By the night before their not-quite-a-date, Eloise had almost convinced herself that she hadn’t made a mistake with their bet, that she could enjoy his company for this one meal and then put him out of her mind. She gave herself a firm pep talk as she stood in front of the tall mirror in her bedroom, holding a pink floral dress beneath her chin as she considered whether it was an appropriate outfit for something that wasn’t a date. It was cute, but not really sexy. A little jewelry would make it seem put together without looking like she was trying too hard.

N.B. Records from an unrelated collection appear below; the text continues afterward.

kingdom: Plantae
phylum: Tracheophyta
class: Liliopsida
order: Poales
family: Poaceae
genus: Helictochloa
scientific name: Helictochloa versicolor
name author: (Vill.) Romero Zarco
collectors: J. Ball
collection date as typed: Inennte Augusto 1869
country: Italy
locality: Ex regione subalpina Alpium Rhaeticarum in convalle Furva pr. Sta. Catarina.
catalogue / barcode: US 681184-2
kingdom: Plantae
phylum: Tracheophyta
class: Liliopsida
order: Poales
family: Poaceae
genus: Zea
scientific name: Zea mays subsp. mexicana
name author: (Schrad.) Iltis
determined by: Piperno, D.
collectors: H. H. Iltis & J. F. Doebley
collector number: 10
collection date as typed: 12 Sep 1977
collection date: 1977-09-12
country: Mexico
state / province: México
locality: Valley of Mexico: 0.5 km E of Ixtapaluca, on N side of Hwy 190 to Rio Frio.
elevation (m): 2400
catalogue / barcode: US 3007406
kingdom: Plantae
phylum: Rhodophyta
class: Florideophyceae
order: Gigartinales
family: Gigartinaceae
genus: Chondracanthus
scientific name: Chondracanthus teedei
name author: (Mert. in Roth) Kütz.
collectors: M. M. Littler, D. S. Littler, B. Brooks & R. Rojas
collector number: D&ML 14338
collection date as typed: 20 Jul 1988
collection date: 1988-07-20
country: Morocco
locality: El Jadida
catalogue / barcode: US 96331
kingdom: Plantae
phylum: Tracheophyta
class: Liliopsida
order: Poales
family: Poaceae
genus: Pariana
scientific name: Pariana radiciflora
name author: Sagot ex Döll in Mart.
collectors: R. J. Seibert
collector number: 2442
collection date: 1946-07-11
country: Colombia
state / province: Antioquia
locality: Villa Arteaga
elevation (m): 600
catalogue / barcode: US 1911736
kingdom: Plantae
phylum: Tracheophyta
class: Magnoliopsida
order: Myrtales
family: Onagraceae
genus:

She tossed it into a growing pile at the foot of her bed just as the doorbell rang. She hesitated—it was late and she wasn’t expecting company—but it rang twice more by the time she’d grabbed a light silk robe and hurried down the stairs. “I’m coming,” she panted, belting the robe sloppily before reaching for the doorknob. She pulled it open without looking through the peephole and found Ethan standing on the porch, a bag in his hand and a deep scowl on his face.

“You didn’t check to see who I was before you opened the door.” It was clearly meant to be scolding, and he waited for her to answer in a disapproving silence.

“No one ever knocks on my door this late except David or Jackson,” she explained. “This is a safe neighborhood.”

“No neighborhood is that safe.”

She wanted to argue, wanted that idea to be as ridiculous as she’d convinced herself it was during the years she’d lived here, but a sweeping glance over his set face and the tattoos that crawled over his skin changed her mind. If either of them was going to be an accurate judge of how dangerous a place might be, it would be Ethan. If he saw a threat, it would be a legitimate one.

She crossed her arms over chest, guarding against an imagined chill. “Did you want to come in? Our date isn't until tomorrow.” She flushed at her slip of the tongue, but he didn’t seem to notice.

The scowl disappeared, replaced by an embarrassed smile as he held the bag up. “I stopped and grabbed something to eat on the way home and I thought, maybe, it would be enough to get me in the door a day early? I had PB&J in the pantry but eating all by myself …”

She sighed, her heart squeezing with an echoing pang of loneliness, and pushed the door open wider. “That’s manipulative, you know?”

“But it worked.” His grin was smug and just a little wicked, enough for her to roll her eyes but she couldn’t quite control the twitch of her own lips or the swoop of her stomach.

“It worked this time, but it won’t work next time unless you brought something good.” She reached for the bag as he held it just out of reach, wrinkling her nose skeptically at the scent of something unfamiliar and spicy. “What did you bring me?”

“Take out,” he said. “Gumbo, mostly, but I grabbed a few other things since I wasn’t sure what you liked.”

She dropped down off her tiptoes, mouth twisting into a skeptical frown. “I’m not letting you in next time.”

“What?” He looked genuinely offended. “You don’t like gumbo?

“I’ve never tasted it,” she admitted.

“How long have you lived here?” It was almost cute how baffled he looked, like the idea that she’d never tasted gumbo had rocked his entire world view. There was a crease in the center of his forehead that she wanted to smooth with her thumb.